## WORK REQUIRED
Rewrite the listing below, swapping "Thursday" for "Friday" everywhere it appears and leaving everything else the same. Don't include the pictures.
begin INPUT MATERIAL
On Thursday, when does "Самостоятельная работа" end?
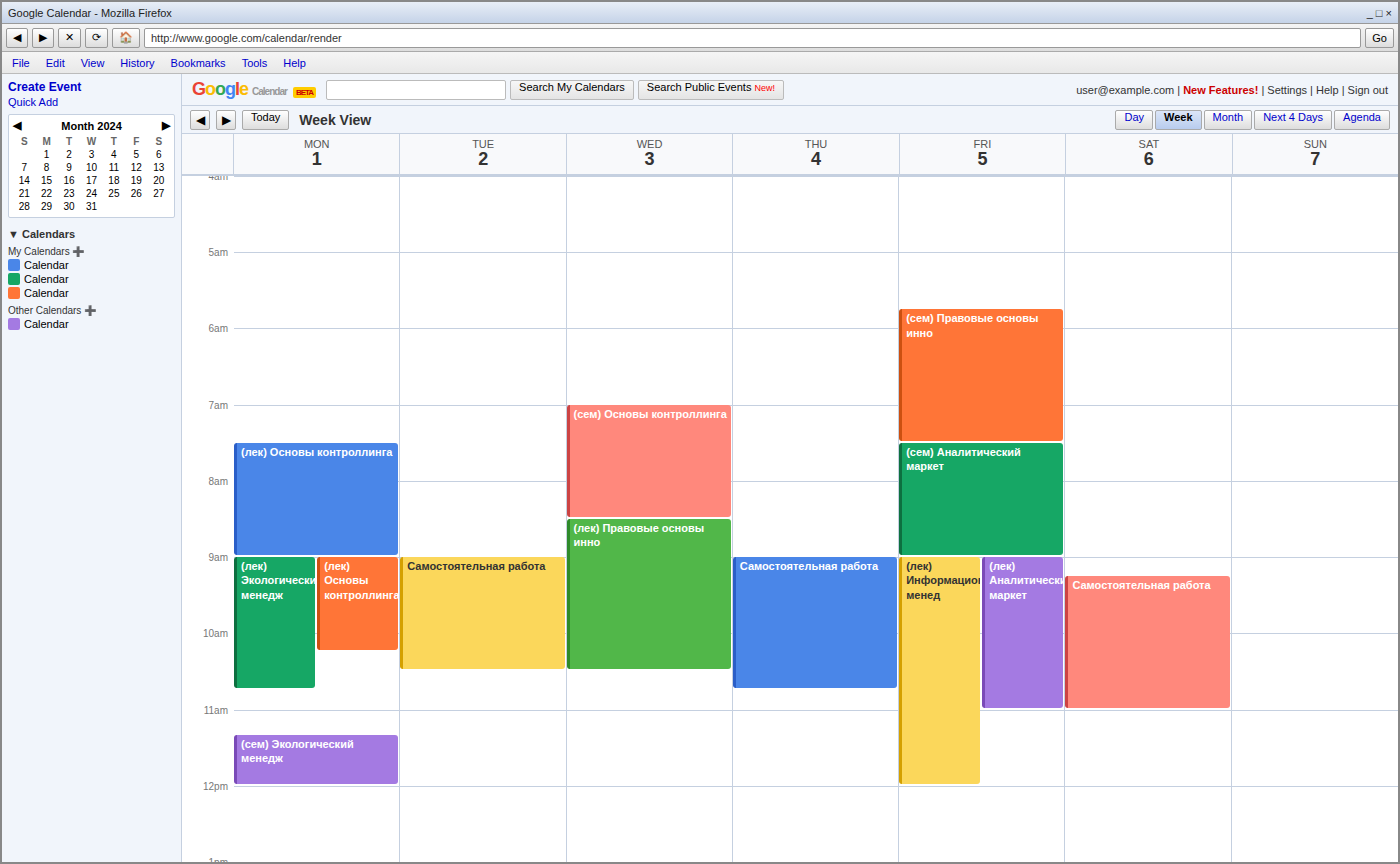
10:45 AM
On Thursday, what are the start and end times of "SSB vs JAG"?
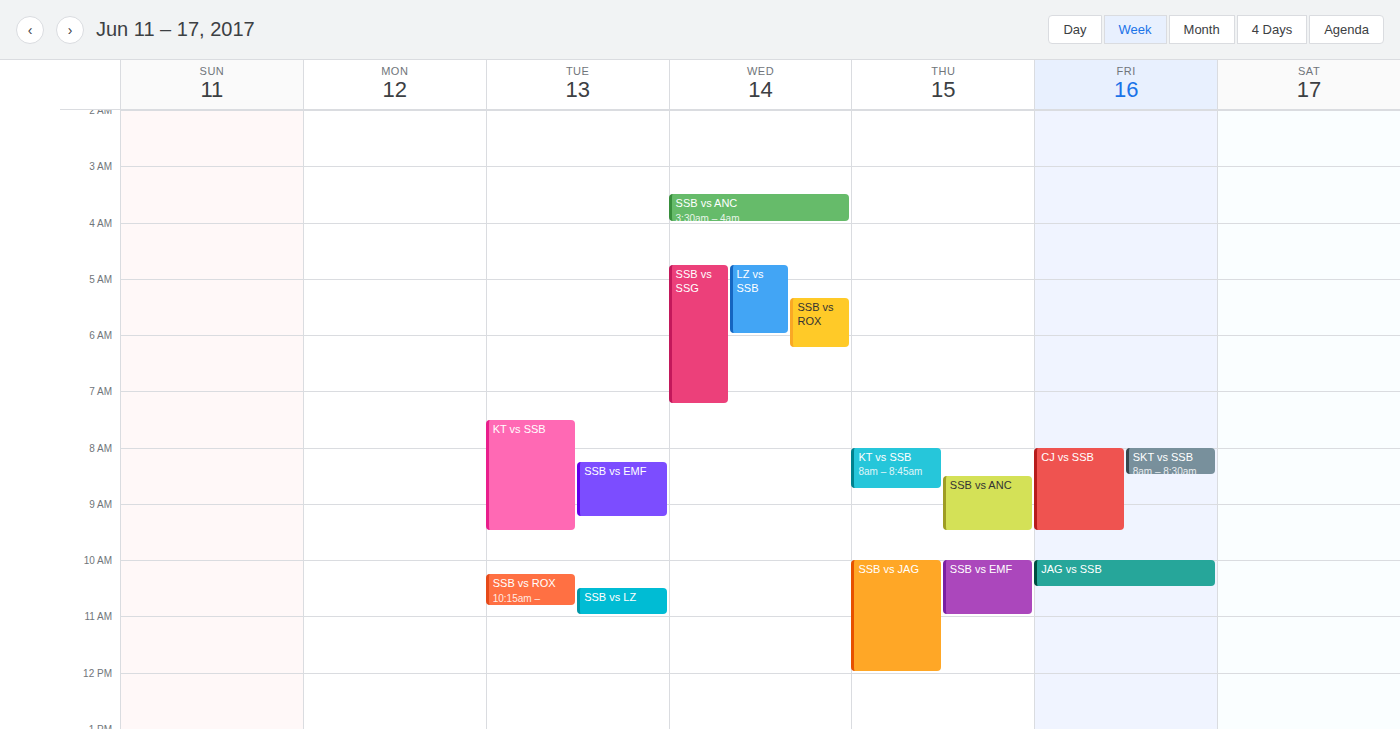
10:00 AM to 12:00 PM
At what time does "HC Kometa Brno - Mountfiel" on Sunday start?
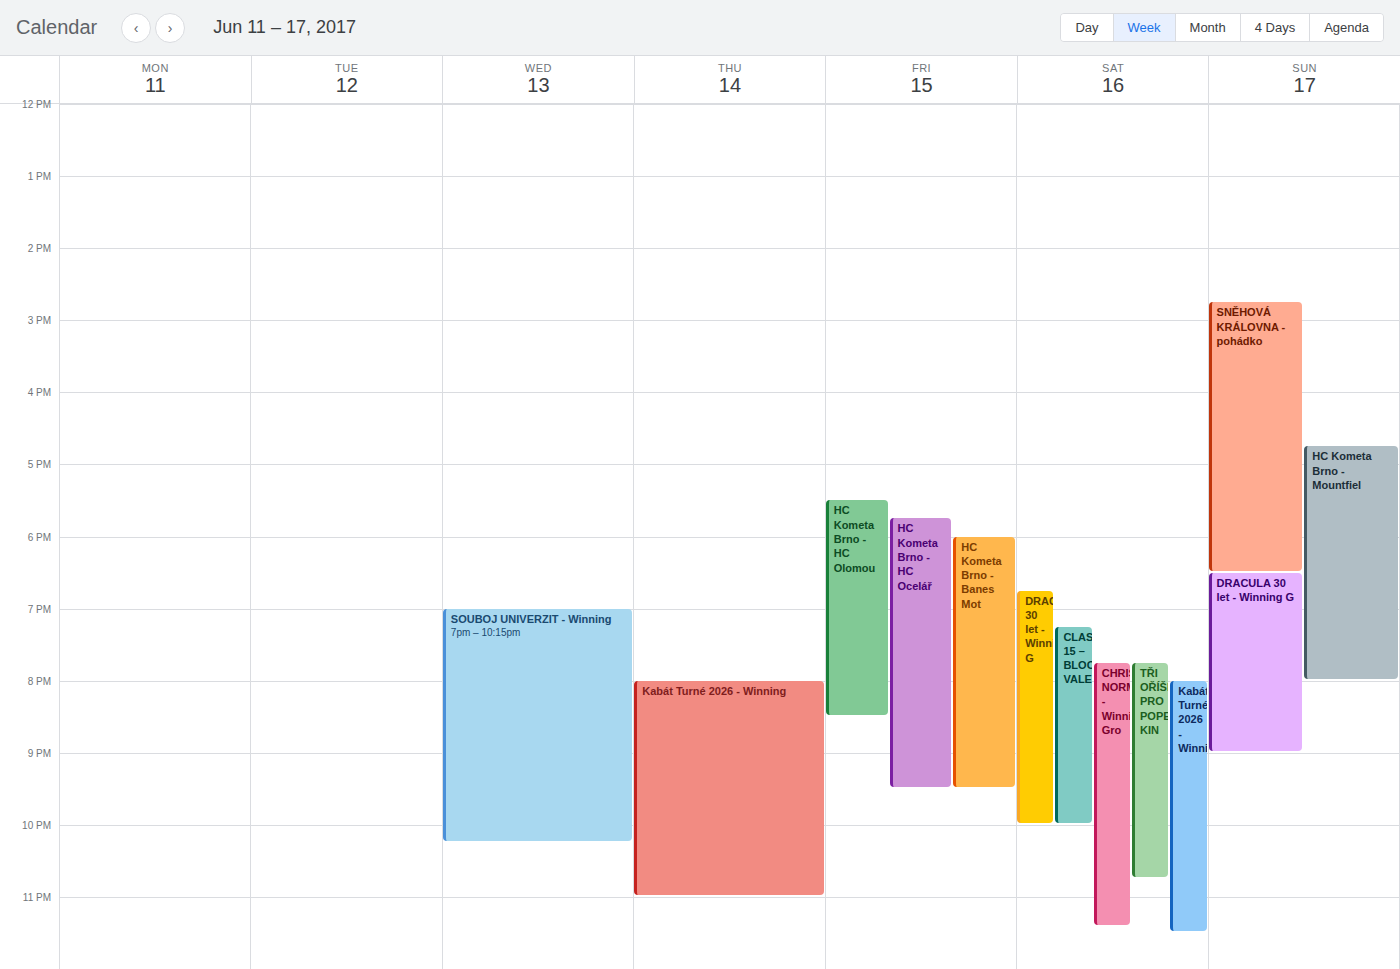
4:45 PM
end INPUT MATERIAL
## CORRECT RESPONSE
On Friday, when does "Самостоятельная работа" end?
10:45 AM
On Friday, what are the start and end times of "SSB vs JAG"?
10:00 AM to 12:00 PM
At what time does "HC Kometa Brno - Mountfiel" on Sunday start?
4:45 PM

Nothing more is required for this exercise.